- Title: The Year of the Cello
- Co-created by: Marjorie Chan and Njo Kong Kie
- Director: Marjorie Chan
- Actors: Rong Fu
- Company: Theatre Passe Muraille and Music Picnic
- Venue: Theatre Passe Muraille’s Bob Nasmith Innovation Backspace
- City: Toronto
- Year: To Oct. 29
The Year of the Cello marks the official return of live, in-person performance to Toronto’s Theatre Passe Muraille. It’s also a show that might be better experienced at home – and soon, in fact, will be available for consumption on the couch.
This short duet for actor and cellist, just 60 minutes long, is the co-creation of the writer and director Marjorie Chan and the composer Njo Kong Kie. They are also the artistic directors of the show’s co-producers, Theatre Passe Muraille and Music Picnic, respectively.
Wen (Rong Fu), the narrator of the play, delivers a monologue soaked in and stunted by grief.
It’s the 1930s in Hong Kong – and she is telling us about a beloved friend named Li-Ann who is now gone. She seems to place the blame for her death on an unnamed cellist. (Bryan Holt played that cellist, who only speaks through their instrument, on the night I was there; Brendan Rogers plays the role on alternating nights).
Is The Year of the Cello about a love triangle? Not quite.
Wen begins by recounting the difficult childhood she and Li-Ann went through together, marked by a final wave of the bubonic plague that hit Hong Kong in 1929.
The cellist appears to Wen and Li-Ann on a ferry ride taken many years after those traumatic events – and the question at the heart of the show seems to be whether music is only a healer, or if it can also reopen wounds and hurt anew.
In the course of the production, the cellist plays one of Bach’s cello suites and some new music written for this show; the musical highlight is the final composition by Kong Kie in which the cello, in some ways a stand in for the absent Li-Ann, is explored from top to bottom.
Hong Kong has been described, earlier, by Wen as a site of many contradictions – of both East and West, ancient and new.
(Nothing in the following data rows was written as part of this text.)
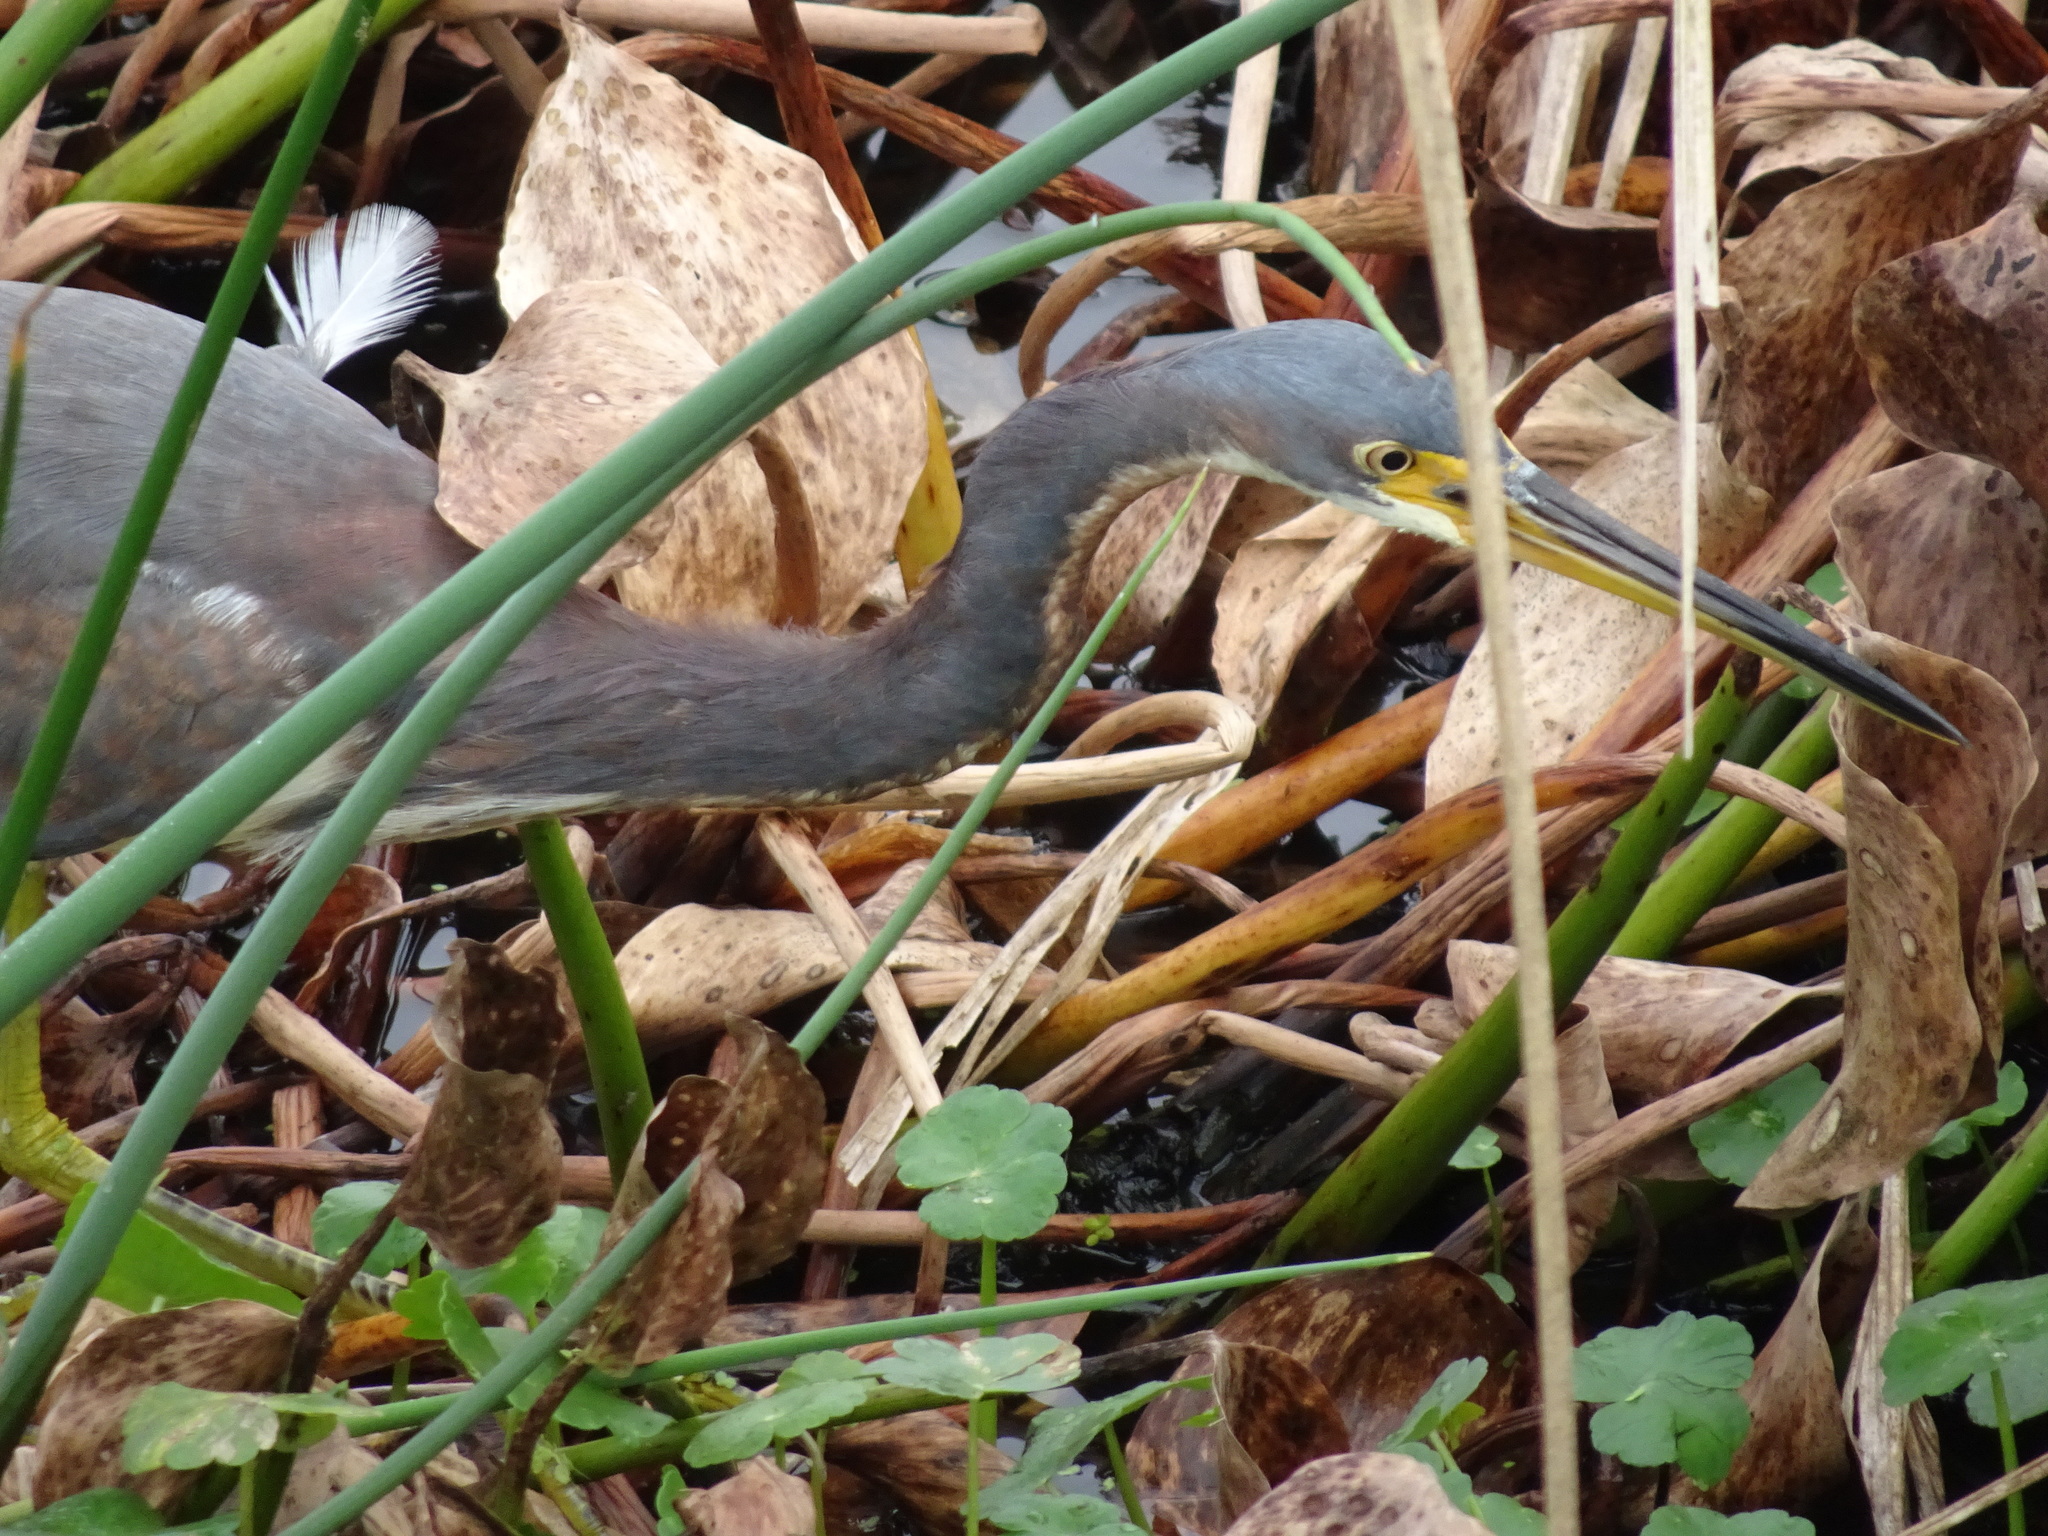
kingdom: Animalia
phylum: Chordata
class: Aves
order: Pelecaniformes
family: Ardeidae
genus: Egretta
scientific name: Egretta tricolor
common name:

She calls it a place that is crowded and yet isolating, one that is freer now than it used to be in some ways, but less free in others.
Kong Kie’s composition dramatizes all those tensions in that last composition, the harmony and dissonances of differences sparring with each. It’s Hong Kong in one song – and an engrossing monologue without words to end a play that makes it clear that, much as we might want to move on, a pandemic always has long-term repercussions.
The Theatre Passe Muraille Backspace, where The Year of the Cello is being staged, has been the birthplace of many notable shows over the decades: Judith Thompson’s The Crackwalker, Linda Griffith’s Maggie and Pierre and Anusree Roy’s Pyaasa to name just a few.
It’s now been renovated and officially rechristened the Bob Nasmith Innovation Backspace, after the late actor and board member, a beloved character on and off the stage who, most recently, starred in a haunting production of Krapp’s Last Tape in the space.
The Backspace still looks a little rough around the edges, as Nasmith usually did, but it is more versatile now.
The Year of the Cello demonstrates a newly available configuration in which the space (a former stable) is turned into one big rectangular stage. Two rows of seats have been placed up against one wall, allowing for a wide staging area and a second level to be used as a kind of balcony.
Unfortunately, Chan’s stodgy staging and a lacklustre design doesn’t really make much of a case for this set-up. Indeed, though opened up, the theatre felt more cramped than usual. When the performers were up high, I felt I was craning my neck to look at them; on the lower level, meanwhile, an imposing bed was positioned by production designer Echo Zhou much too close to the audience and took up too much stage space (though it was barely used by the performers).
Coming out of the pandemic, Theatre Passe Muraille continues to prioritize accessibility in its art making. The Year of the Cello is not just having relaxed performances, but a fully relaxed run – which in this case means low-level light at all times and an invitation to enter and exit as needed. Chan also worked with consultants to make this show a blind-friendly production – which led to costuming and bits of staging being described in the dialogue. The seeing among the audience were invited to close our eyes if we wanted to and just listen.
The Year of the Cello will be later be available as a digital audio-only version created with binaural sound technology, providing a 360-degree listening experience. It’s hard to come up with a strong argument for going in-person instead.